Spreading the word to help reduce risks in communities

By James Morneau, Canadian Red Cross volunteer
With snow melting, sun shining and summer on its way, volunteers with the Canadian Red Cross headed out on the streets and dirt roads of Rocky View County, Alberta in April.

Canadian Red Cross volunteer James MorneauA few small steps go a long way in preventing significant water damage to the home. That’s why Red Cross volunteers walked through several flood-prone communities in Alberta, British Columbia and Ontario to spread the word about easy ways to reduce the impacts of flooding.

I was part of a volunteer team that walked between homes in Bragg Creek, Langdon and Beiseker from March 30 to April 17, speaking to residents. These communities were chosen because they have experienced severe flooding in the past.
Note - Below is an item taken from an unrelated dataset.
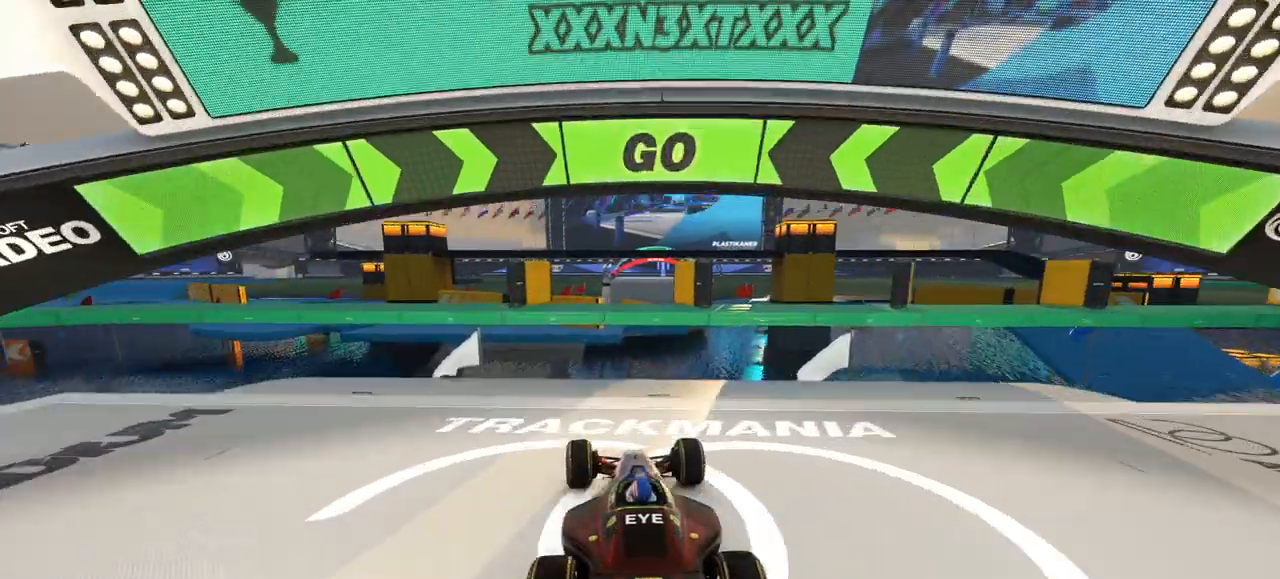
{"keys": ["up"], "events": [[267, "left", "up"], [500, "up", "down"]]}
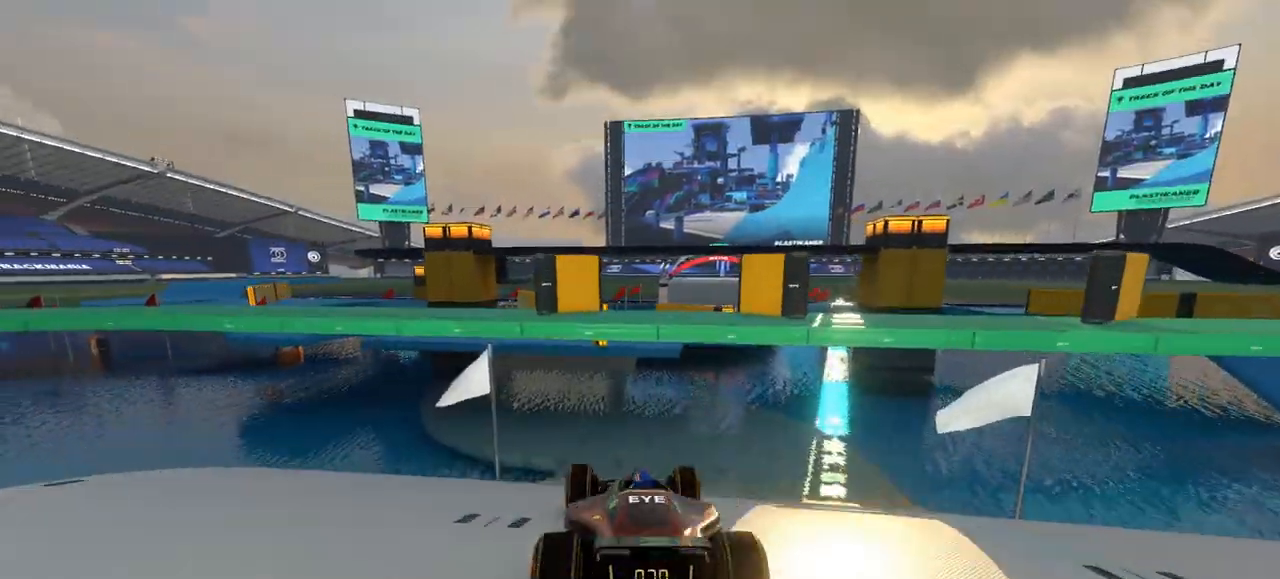
{"keys": [], "events": [[300, "left", "down"], [400, "left", "up"], [433, "up", "up"]]}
This door-to-door effort is part of a pilot project launched by the new Disaster Risk and Reduction  program developed in partnership with the Intact Centre on Climate Adaptation, University of Waterloo. The purpose is to determine if one-on-one conversations with Red Cross volunteers can increase flood risk awareness and encourage cost-effective and practical action at the household level to reduce and prepare for flooding.

Recent research has shown that, on average, only six per cent of Canadians are aware of the flood risks in their area.  But simple actions inside and outside the home can have a big impact when flood water is suddenly threatening.

When we think of flooding, it’s easy to imagine a muddy, overflowing river, but often, overland flooding can occur where there are no significant bodies of water, but grey water backup can still accumulate in home basements. Installing a backwater valve will prevent this backflowing from the sewer system.

Together, my team members and I shared many other simple tips like: Outside, covers can be put over below-grade basement windows, downspouts extended, eavestroughs cleaned and sidewalk drains cleared from debris. Inside, floor drains can be cleared of clutter, and valuables stored in water-tight containers.

Sump pumps, designed to pump out excess water that has accumulated on the basement floor, can also be installed. It’s important to consider having a backup power supply, as well, just in case power is lost during an emergency.
Now, with the conclusion of the pilot study, the Red Cross will evaluate the success of this door-to-door method for educating and working with communities.